YOUR ASSIGNMENT: Repeat the records word for word, from their first line through the line that contains "durabilité.", with both of those lines included.

SUPPLIED ENTRIES:
○ ○ ○

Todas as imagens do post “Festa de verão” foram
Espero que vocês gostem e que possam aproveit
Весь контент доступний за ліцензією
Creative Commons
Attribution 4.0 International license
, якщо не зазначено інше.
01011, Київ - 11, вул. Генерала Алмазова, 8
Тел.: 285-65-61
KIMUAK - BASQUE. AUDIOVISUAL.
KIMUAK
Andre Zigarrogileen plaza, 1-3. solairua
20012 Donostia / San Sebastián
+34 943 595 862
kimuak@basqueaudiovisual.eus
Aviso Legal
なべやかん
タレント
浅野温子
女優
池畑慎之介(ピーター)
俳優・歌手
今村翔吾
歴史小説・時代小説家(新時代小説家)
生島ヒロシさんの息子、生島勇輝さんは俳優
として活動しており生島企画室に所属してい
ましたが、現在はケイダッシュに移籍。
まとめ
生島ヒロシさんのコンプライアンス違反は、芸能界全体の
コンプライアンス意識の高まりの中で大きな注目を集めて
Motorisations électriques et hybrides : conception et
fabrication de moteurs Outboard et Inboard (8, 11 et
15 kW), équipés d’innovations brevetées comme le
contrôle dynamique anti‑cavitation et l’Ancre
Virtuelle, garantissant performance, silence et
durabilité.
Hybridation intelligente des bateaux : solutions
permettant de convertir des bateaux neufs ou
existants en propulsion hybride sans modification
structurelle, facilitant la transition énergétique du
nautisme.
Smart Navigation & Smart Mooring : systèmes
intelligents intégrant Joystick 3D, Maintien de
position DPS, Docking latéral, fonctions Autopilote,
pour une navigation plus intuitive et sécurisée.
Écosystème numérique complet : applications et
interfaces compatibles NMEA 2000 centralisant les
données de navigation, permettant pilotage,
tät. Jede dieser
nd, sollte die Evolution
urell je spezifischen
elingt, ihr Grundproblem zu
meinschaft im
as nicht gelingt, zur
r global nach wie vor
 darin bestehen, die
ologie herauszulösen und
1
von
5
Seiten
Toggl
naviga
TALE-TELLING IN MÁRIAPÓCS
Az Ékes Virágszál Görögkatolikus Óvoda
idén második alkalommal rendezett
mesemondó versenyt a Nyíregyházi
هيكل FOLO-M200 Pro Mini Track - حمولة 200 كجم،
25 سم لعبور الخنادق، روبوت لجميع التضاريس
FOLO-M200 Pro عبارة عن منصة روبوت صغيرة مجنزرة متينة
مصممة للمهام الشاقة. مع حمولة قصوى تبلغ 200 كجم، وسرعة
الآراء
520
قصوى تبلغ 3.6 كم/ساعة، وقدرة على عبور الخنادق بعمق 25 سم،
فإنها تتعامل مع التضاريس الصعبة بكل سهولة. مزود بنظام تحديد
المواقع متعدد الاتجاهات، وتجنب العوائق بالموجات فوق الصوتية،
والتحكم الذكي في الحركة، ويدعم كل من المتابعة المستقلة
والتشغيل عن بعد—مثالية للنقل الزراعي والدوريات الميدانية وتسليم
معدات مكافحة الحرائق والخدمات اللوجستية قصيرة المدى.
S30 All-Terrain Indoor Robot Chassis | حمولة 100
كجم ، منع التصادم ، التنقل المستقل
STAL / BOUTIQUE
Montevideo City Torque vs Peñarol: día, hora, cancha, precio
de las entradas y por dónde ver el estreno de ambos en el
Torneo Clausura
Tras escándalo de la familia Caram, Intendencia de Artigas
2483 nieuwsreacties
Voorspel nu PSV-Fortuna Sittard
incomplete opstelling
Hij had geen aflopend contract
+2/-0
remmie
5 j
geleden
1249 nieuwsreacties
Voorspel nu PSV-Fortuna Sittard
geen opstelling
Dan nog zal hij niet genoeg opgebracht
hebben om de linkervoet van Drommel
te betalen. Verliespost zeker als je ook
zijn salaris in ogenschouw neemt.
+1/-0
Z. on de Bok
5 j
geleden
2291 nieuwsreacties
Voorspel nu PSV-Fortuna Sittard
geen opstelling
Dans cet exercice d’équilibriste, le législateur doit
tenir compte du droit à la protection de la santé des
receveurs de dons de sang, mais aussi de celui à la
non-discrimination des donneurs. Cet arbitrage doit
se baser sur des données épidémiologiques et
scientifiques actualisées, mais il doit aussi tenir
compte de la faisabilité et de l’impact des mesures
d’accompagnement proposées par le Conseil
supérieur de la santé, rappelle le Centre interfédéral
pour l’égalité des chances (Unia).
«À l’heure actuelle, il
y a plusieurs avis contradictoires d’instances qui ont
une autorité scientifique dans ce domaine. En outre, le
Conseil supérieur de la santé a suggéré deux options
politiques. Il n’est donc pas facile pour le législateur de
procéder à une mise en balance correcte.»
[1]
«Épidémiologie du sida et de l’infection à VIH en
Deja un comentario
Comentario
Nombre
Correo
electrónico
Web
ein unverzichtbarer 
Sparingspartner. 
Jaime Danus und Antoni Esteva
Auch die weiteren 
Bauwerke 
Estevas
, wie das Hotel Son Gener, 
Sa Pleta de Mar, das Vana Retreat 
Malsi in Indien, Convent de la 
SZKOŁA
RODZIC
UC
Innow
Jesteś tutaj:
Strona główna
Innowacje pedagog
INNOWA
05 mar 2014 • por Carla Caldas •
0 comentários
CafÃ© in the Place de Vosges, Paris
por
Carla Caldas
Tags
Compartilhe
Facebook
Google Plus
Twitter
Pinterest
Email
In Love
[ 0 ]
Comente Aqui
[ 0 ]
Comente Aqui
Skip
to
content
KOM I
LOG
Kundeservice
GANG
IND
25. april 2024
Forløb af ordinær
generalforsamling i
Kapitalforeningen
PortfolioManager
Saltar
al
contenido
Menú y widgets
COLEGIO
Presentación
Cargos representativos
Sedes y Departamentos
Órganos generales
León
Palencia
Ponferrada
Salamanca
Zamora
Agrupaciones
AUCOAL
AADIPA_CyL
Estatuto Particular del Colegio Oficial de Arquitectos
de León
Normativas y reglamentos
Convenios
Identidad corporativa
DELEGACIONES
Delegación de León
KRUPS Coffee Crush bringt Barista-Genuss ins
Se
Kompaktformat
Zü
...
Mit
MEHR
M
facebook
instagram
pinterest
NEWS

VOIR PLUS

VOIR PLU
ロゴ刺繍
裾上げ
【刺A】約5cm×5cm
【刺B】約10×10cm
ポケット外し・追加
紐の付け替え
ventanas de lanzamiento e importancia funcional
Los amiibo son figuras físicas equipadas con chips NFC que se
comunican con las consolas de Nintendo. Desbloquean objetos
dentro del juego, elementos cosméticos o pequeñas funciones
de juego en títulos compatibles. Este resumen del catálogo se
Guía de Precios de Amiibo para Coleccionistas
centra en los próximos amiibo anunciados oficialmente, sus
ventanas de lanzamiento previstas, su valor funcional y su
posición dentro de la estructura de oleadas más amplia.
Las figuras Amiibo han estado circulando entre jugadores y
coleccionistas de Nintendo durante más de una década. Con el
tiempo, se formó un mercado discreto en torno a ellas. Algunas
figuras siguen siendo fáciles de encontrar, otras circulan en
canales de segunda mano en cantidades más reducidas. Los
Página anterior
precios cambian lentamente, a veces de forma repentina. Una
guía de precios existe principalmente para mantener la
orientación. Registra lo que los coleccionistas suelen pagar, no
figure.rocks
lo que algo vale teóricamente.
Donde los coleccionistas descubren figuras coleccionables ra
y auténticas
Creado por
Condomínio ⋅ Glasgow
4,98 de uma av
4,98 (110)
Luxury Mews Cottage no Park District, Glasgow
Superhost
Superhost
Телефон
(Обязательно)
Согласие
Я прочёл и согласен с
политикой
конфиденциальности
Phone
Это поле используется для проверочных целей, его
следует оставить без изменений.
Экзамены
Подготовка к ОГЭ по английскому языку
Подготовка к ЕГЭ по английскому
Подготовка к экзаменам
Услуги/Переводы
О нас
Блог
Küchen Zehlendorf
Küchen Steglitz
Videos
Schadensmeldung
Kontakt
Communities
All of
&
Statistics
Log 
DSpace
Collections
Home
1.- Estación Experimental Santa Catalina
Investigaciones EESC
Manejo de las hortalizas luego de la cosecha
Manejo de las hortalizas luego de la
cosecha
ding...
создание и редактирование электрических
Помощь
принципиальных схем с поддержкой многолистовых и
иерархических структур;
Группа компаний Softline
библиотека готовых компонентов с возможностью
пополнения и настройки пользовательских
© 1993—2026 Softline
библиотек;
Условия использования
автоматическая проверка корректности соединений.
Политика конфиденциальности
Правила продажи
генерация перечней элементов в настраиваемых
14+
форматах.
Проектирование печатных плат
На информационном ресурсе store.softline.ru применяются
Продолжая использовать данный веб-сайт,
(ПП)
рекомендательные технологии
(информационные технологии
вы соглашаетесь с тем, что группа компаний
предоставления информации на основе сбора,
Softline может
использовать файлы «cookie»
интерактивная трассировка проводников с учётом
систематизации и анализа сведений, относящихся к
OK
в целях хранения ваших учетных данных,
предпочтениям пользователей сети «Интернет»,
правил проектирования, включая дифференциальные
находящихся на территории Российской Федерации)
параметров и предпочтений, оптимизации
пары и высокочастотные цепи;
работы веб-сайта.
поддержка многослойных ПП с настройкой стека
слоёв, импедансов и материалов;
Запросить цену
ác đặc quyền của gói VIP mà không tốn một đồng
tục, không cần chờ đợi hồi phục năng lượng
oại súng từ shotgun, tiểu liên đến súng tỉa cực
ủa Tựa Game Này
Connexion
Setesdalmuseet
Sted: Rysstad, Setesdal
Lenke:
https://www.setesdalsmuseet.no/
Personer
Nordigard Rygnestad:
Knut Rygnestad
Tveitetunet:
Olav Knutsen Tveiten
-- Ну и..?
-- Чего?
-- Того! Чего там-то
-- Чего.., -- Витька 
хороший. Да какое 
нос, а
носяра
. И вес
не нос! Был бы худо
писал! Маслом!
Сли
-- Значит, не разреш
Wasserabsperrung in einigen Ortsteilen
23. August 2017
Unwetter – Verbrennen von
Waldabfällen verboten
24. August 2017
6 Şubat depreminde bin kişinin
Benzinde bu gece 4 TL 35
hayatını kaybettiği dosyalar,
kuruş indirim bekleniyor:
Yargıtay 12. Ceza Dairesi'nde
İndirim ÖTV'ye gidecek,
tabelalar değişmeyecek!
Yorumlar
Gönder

○ ○ ○

ANSWER:
Todas as imagens do post “Festa de verão” foram
Espero que vocês gostem e que possam aproveit
Весь контент доступний за ліцензією
Creative Commons
Attribution 4.0 International license
, якщо не зазначено інше.
01011, Київ - 11, вул. Генерала Алмазова, 8
Тел.: 285-65-61
KIMUAK - BASQUE. AUDIOVISUAL.
KIMUAK
Andre Zigarrogileen plaza, 1-3. solairua
20012 Donostia / San Sebastián
+34 943 595 862
kimuak@basqueaudiovisual.eus
Aviso Legal
なべやかん
タレント
浅野温子
女優
池畑慎之介(ピーター)
俳優・歌手
今村翔吾
歴史小説・時代小説家(新時代小説家)
生島ヒロシさんの息子、生島勇輝さんは俳優
として活動しており生島企画室に所属してい
ましたが、現在はケイダッシュに移籍。
まとめ
生島ヒロシさんのコンプライアンス違反は、芸能界全体の
コンプライアンス意識の高まりの中で大きな注目を集めて
Motorisations électriques et hybrides : conception et
fabrication de moteurs Outboard et Inboard (8, 11 et
15 kW), équipés d’innovations brevetées comme le
contrôle dynamique anti‑cavitation et l’Ancre
Virtuelle, garantissant performance, silence et
durabilité.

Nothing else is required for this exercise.